- _WHAT YOU NEED TO DO_: With the material below, print exactly the lines between the line holding "6: (145, 135, 18.41)" and the line holding "33: (244, 322, 1.75)", inclusive. Add nothing else.

- _WORKING DATA_:
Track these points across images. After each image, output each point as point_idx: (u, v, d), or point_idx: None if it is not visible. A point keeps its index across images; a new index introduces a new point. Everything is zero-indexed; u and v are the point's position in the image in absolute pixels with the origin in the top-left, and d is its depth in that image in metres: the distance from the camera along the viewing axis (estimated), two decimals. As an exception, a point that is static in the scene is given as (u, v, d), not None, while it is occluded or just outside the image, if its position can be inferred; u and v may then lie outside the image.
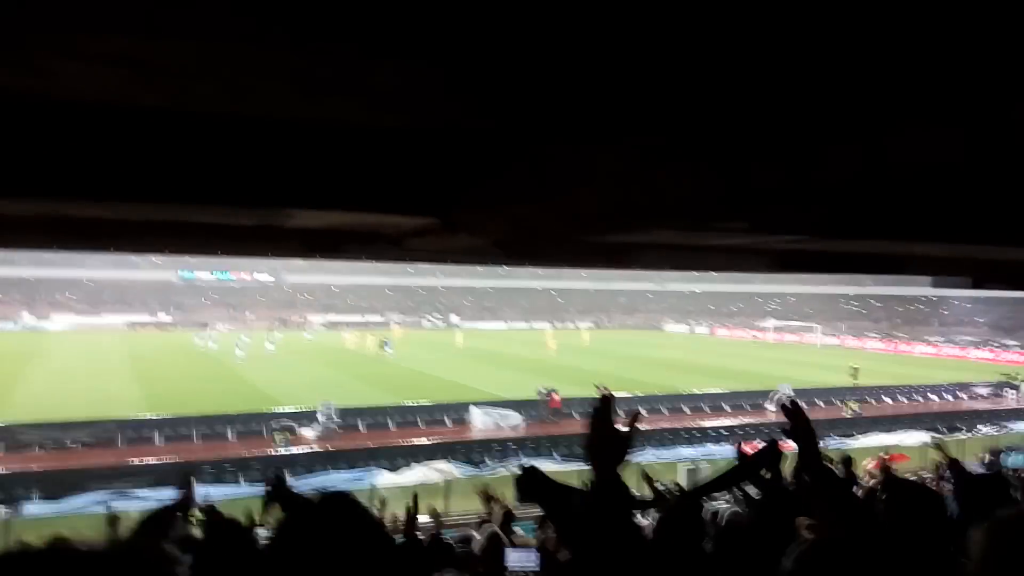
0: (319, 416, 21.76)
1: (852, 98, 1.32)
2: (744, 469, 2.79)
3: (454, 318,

* * *

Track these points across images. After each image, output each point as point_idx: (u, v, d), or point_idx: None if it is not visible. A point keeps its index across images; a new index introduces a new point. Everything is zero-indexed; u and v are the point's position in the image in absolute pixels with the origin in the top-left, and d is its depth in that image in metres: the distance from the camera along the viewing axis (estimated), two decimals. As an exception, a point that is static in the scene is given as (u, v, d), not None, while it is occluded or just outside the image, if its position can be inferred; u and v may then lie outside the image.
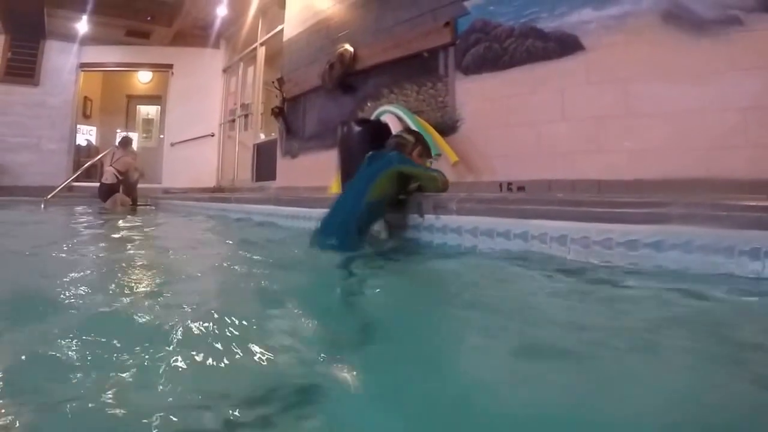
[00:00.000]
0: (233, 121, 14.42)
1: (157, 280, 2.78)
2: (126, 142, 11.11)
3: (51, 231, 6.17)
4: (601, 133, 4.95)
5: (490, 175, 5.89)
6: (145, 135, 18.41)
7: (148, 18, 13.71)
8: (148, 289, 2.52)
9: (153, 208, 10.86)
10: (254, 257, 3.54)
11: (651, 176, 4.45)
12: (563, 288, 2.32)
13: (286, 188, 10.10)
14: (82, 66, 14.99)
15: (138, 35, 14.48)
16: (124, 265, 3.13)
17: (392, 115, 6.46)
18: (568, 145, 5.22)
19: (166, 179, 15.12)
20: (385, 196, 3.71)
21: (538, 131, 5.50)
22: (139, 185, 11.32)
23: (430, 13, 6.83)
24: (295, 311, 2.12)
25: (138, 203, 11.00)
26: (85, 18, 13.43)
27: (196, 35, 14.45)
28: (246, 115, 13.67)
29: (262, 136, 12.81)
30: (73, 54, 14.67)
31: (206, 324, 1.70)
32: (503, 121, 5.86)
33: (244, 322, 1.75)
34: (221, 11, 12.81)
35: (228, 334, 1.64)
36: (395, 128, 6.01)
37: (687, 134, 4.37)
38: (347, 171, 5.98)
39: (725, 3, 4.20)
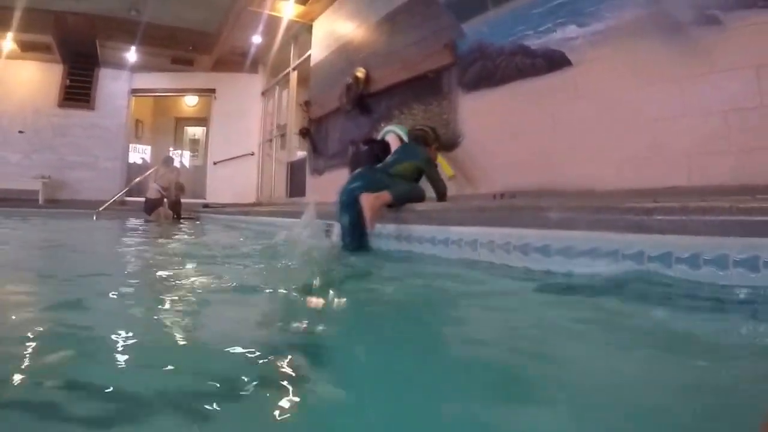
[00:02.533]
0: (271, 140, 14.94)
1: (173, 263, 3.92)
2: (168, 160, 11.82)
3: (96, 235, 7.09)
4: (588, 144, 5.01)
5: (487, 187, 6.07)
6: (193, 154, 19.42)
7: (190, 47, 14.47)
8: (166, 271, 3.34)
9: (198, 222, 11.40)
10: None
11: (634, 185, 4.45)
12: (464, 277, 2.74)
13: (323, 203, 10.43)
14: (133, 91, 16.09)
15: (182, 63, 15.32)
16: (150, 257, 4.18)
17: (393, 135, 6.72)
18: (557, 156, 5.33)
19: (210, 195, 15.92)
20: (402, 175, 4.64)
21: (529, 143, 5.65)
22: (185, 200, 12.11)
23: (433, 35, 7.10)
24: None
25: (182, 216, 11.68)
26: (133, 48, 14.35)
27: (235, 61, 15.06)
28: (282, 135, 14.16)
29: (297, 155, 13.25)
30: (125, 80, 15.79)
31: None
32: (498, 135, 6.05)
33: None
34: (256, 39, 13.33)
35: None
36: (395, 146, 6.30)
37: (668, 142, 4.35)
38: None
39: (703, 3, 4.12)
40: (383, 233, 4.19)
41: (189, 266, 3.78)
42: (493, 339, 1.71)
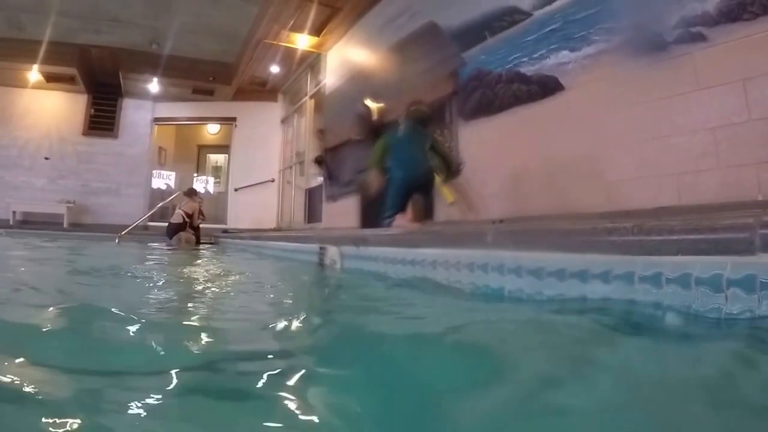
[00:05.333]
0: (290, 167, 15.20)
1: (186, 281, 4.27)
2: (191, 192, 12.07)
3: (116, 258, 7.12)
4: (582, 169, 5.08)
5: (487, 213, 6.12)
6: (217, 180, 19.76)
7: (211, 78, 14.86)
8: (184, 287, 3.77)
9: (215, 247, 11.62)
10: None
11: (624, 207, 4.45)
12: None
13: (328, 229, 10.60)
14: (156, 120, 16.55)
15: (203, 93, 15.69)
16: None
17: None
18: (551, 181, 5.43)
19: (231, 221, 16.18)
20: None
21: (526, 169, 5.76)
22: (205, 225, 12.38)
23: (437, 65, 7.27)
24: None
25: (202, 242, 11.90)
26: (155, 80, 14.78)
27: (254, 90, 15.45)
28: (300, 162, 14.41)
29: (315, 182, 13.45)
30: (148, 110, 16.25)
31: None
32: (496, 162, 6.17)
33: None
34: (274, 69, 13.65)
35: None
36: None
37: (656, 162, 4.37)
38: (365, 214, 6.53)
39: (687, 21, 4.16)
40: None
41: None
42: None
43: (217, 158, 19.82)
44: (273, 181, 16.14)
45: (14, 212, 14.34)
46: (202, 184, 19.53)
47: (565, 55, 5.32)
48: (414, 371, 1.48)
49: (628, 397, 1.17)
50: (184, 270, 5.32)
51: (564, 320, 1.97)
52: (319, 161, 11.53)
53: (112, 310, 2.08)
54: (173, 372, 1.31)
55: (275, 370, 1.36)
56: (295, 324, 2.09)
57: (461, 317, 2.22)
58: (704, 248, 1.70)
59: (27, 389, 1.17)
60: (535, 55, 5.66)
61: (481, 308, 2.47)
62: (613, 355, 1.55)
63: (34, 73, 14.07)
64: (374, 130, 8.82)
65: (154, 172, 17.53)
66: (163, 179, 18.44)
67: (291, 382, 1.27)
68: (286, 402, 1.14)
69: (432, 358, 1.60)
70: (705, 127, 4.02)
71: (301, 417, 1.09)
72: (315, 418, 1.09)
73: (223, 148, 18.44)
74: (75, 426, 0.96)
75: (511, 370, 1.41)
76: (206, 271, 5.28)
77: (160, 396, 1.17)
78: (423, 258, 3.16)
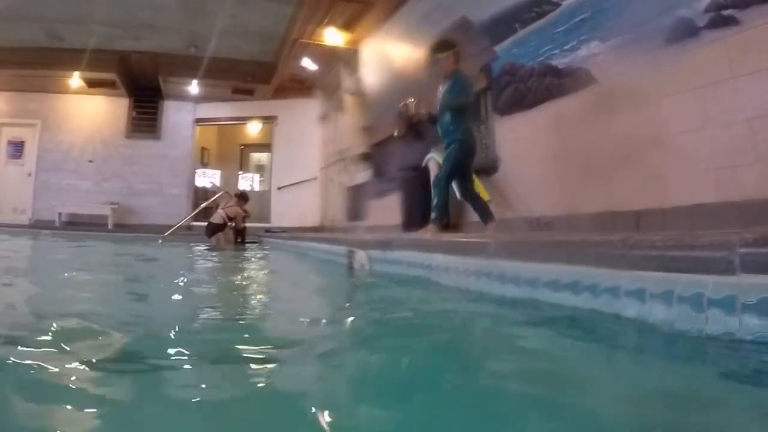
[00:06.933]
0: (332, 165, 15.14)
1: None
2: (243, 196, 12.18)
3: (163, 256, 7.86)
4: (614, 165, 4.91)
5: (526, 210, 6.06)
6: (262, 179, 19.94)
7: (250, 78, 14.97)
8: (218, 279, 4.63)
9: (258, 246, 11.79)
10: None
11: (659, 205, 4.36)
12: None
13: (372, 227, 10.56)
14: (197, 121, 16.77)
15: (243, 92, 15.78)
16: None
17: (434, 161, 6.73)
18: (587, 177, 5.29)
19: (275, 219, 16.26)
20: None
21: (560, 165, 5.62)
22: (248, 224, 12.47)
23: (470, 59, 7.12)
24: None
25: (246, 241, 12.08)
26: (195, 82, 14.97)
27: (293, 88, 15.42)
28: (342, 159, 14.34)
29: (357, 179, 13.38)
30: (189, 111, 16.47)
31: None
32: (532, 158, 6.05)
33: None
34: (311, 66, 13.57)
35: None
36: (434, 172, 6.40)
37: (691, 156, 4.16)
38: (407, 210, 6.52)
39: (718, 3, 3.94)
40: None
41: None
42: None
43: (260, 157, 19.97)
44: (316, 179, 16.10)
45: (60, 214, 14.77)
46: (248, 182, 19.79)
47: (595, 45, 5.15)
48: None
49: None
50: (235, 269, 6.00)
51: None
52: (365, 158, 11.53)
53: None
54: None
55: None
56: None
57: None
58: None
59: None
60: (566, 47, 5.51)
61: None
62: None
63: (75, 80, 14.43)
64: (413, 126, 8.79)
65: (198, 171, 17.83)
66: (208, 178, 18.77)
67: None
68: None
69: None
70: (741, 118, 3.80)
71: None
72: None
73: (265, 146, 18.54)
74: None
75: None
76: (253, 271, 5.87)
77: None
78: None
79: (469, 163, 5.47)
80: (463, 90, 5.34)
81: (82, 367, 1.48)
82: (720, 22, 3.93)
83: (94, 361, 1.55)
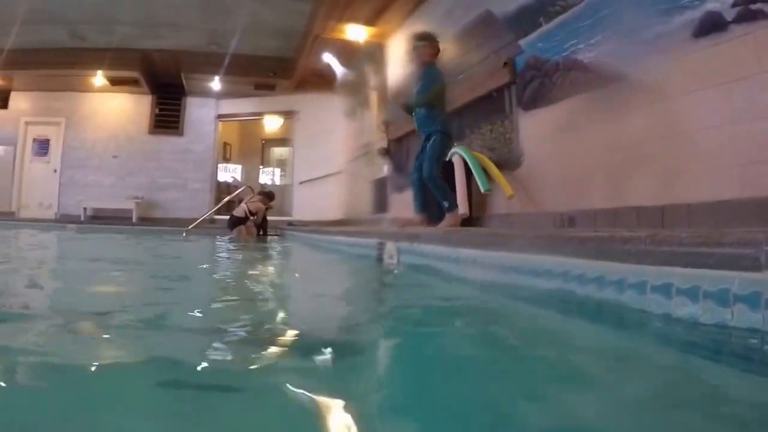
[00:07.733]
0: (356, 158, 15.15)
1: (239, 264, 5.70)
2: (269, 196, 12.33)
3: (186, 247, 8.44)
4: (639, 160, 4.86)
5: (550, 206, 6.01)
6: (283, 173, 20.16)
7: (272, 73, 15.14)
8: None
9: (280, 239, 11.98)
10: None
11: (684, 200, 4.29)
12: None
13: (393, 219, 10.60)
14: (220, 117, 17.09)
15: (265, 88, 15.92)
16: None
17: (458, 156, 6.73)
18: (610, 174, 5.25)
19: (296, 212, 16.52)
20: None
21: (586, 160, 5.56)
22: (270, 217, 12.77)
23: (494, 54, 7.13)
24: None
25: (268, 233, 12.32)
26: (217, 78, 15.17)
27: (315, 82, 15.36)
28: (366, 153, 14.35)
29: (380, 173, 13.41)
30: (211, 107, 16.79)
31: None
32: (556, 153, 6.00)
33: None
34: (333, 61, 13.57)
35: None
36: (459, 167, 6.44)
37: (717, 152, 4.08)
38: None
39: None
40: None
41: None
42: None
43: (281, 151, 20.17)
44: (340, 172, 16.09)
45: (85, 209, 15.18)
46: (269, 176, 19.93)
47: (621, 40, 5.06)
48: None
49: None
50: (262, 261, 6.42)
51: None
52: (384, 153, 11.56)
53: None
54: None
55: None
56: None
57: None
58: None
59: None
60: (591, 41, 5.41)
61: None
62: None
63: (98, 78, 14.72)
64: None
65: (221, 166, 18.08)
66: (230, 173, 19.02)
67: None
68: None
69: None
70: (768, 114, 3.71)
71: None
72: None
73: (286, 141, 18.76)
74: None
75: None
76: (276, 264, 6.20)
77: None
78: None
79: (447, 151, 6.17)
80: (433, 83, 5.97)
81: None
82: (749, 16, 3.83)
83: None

- _RESULT FOR THIS EXERCISE_:
6: (145, 135, 18.41)
7: (148, 18, 13.71)
8: (148, 289, 2.52)
9: (153, 208, 10.86)
10: (254, 257, 3.54)
11: (651, 176, 4.45)
12: (563, 288, 2.32)
13: (286, 188, 10.10)
14: (82, 66, 14.99)
15: (138, 35, 14.48)
16: (124, 265, 3.13)
17: (392, 115, 6.46)
18: (568, 145, 5.22)
19: (166, 179, 15.12)
20: (385, 196, 3.71)
21: (538, 131, 5.50)
22: (139, 185, 11.32)
23: (430, 13, 6.83)
24: (295, 311, 2.12)
25: (138, 203, 11.00)
26: (85, 18, 13.43)
27: (196, 35, 14.45)
28: (246, 115, 13.67)
29: (262, 136, 12.81)
30: (73, 54, 14.67)
31: (206, 324, 1.70)
32: (503, 121, 5.86)
33: (244, 322, 1.75)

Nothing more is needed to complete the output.